TEXTE À LIRE:
::::::
Une femme de 57 ans aux antécédents de tabagisme actif et d’emphysème pulmonaire vous est adressée pour l’apparition brutale de troubles phasiques associés à une cervicalgie intense il y a 24 heures.

Danseuse de salon occasionnelle, elle rapporte avoir assisté à un cours particulièrement dynamique la veille.

L’examen clinique retrouve une aphasie non fluente associée à une discrète hémiparésie brachio faciale droite. Le score NIHSS est évalué à 4.

Les résultats de l’IRM cérébrale et de l’angioscanner des troncs supra aortiques vous sont présentés ci dessous.

Qu’en pensez-vous ? Quel diagnostic étiologique retenez-vous ?

IRM cérébrale avec séquence de diffusion (A) et T1 FAT-SAT (B) Angioscanner des TSA en coupe axiale (C) et sagittale (D)

Il s’agit d’un infarctus cérébral sylvien superficiel gauche secondaire à une dissection de l’artère carotide interne gauche sous pétreuse au contact d’une apophyse styloïde trop longue (correspondant à un « syndrome d’Eagle »).
::::::
CONSIGNE: Dans le cas clinique, au contact de quelle structure se trouve la dissection de l'artère carotide interne gauche, s'il vous plaît ?

DONNÉES:
::::::
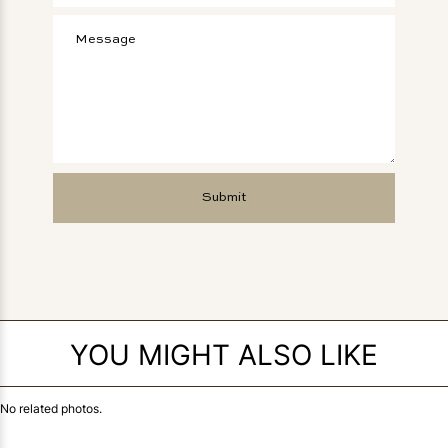
YOU MIGHT ALSO LIKE
No related photos.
::::::
VOTRE RÉPONSE: Au contact d'une apophyse styloïde trop longue.